[Start of Attachment]

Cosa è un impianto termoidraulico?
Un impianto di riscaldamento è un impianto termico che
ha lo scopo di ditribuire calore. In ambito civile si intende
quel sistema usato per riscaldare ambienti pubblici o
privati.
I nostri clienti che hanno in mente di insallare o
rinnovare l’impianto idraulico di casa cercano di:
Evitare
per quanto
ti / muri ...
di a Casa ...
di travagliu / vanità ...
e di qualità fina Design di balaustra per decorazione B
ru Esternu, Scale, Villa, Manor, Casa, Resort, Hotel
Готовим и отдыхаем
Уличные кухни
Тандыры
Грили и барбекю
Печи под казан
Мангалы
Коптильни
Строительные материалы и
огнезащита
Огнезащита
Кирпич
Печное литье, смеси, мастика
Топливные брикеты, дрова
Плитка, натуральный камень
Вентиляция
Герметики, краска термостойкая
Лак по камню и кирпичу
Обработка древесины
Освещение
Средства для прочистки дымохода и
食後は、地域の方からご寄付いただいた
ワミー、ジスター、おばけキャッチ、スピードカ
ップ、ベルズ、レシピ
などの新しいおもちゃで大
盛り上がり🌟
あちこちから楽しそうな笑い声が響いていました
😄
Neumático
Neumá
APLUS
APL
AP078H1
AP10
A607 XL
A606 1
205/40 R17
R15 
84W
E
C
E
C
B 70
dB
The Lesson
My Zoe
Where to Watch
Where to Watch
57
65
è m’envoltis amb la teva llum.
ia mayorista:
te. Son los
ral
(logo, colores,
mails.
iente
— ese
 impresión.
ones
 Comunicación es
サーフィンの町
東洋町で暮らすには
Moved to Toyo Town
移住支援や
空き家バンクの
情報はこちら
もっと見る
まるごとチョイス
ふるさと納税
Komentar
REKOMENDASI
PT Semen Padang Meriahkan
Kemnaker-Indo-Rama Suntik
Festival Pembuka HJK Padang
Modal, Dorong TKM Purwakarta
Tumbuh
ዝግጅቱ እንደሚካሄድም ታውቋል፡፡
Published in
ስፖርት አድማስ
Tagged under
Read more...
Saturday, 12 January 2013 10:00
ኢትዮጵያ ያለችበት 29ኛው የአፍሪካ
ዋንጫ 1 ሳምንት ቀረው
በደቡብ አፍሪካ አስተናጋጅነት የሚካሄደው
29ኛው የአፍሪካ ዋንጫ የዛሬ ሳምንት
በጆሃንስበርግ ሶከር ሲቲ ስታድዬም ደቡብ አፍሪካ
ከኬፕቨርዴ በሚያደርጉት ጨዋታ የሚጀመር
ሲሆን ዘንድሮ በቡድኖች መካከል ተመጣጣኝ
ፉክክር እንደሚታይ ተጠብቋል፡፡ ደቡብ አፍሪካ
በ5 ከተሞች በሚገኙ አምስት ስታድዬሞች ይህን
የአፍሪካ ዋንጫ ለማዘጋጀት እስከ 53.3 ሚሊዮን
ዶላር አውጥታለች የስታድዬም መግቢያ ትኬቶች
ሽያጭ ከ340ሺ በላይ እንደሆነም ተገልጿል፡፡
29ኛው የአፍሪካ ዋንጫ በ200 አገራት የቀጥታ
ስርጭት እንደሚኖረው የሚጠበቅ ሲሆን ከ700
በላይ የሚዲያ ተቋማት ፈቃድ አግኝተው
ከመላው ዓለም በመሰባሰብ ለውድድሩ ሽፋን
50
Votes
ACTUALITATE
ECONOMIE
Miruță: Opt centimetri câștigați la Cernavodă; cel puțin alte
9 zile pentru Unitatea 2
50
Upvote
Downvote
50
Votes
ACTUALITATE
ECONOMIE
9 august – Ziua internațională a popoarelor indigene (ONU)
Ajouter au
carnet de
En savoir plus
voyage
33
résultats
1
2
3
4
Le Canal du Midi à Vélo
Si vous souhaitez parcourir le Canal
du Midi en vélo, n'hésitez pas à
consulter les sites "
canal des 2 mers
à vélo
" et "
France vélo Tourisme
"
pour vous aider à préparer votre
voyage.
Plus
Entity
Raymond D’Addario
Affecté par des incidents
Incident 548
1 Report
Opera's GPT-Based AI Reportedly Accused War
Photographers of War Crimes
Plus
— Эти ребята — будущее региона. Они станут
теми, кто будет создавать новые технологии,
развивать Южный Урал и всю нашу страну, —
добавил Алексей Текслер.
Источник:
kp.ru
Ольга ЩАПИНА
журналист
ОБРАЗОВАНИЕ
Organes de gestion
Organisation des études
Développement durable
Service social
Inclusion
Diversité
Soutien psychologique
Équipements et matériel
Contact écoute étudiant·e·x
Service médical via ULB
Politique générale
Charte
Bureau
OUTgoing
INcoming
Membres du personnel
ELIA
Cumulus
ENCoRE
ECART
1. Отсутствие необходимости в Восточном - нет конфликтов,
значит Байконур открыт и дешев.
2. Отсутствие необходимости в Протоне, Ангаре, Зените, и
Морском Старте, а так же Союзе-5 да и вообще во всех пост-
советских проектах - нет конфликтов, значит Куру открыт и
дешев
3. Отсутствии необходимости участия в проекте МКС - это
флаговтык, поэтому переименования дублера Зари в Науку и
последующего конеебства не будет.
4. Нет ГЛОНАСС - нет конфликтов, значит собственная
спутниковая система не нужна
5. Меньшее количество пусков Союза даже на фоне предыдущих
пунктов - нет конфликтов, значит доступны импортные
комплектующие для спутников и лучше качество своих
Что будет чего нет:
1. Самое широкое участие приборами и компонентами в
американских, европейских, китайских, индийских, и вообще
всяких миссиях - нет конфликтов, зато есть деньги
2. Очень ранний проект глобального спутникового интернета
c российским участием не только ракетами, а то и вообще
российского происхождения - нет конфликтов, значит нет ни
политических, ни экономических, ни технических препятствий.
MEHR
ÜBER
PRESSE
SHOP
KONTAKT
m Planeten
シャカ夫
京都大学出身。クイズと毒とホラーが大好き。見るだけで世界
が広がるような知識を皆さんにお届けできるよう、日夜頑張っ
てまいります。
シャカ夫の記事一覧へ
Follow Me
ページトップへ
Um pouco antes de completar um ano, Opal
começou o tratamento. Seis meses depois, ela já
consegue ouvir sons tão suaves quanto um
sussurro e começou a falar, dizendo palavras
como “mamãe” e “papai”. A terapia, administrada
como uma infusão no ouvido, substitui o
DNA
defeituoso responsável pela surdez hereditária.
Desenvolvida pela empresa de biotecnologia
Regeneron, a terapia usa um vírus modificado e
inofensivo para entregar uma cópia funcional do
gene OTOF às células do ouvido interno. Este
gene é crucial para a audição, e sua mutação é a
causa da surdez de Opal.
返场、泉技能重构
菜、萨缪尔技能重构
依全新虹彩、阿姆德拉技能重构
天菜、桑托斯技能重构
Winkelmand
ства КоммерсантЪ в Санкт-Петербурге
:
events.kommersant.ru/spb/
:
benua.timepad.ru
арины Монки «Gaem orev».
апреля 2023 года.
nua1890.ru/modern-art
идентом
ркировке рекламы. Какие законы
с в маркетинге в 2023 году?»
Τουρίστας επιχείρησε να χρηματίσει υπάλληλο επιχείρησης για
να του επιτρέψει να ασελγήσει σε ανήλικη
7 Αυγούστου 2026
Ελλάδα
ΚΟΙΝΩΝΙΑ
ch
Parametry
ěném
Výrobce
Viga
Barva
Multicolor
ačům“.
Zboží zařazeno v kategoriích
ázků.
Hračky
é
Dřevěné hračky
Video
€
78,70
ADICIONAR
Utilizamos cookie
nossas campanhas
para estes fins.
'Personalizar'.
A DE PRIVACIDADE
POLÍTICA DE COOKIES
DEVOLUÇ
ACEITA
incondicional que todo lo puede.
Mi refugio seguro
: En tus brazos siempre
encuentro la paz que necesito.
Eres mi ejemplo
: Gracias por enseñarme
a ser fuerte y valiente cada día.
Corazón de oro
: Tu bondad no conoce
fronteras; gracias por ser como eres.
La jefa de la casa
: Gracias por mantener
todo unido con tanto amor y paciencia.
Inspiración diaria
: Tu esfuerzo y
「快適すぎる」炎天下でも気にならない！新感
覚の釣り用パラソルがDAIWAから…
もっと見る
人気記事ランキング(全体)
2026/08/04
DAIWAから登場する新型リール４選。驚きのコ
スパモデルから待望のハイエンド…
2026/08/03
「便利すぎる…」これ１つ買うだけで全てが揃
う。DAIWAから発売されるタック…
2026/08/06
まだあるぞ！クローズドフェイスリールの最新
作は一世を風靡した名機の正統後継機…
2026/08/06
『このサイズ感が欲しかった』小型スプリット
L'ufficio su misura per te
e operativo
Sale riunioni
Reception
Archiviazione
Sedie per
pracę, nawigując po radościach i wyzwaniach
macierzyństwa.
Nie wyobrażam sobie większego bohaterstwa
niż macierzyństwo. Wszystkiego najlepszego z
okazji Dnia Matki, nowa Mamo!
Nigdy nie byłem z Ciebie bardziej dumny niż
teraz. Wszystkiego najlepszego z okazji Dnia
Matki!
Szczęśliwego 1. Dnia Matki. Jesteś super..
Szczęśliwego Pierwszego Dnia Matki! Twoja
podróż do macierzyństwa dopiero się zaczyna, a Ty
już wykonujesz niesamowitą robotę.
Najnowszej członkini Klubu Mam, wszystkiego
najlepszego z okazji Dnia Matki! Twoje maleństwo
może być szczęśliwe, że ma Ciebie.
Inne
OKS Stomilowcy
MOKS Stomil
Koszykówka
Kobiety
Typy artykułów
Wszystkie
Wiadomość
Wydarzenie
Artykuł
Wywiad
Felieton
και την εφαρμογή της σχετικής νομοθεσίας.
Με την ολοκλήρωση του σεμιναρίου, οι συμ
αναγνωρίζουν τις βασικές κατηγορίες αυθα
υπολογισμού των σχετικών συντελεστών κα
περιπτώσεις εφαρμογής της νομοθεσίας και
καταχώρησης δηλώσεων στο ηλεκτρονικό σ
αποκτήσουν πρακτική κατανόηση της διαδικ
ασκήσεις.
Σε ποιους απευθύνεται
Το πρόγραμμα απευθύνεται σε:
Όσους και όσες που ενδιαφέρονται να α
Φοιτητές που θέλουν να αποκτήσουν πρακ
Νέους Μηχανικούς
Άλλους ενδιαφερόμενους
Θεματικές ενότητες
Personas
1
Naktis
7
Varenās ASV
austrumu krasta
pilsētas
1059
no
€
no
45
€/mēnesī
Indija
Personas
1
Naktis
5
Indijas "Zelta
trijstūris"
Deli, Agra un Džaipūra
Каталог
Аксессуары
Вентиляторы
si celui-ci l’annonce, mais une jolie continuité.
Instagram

[End of Attachment]

How many lines in the records above contain the string "najlepszego"? Reply with the number only.

3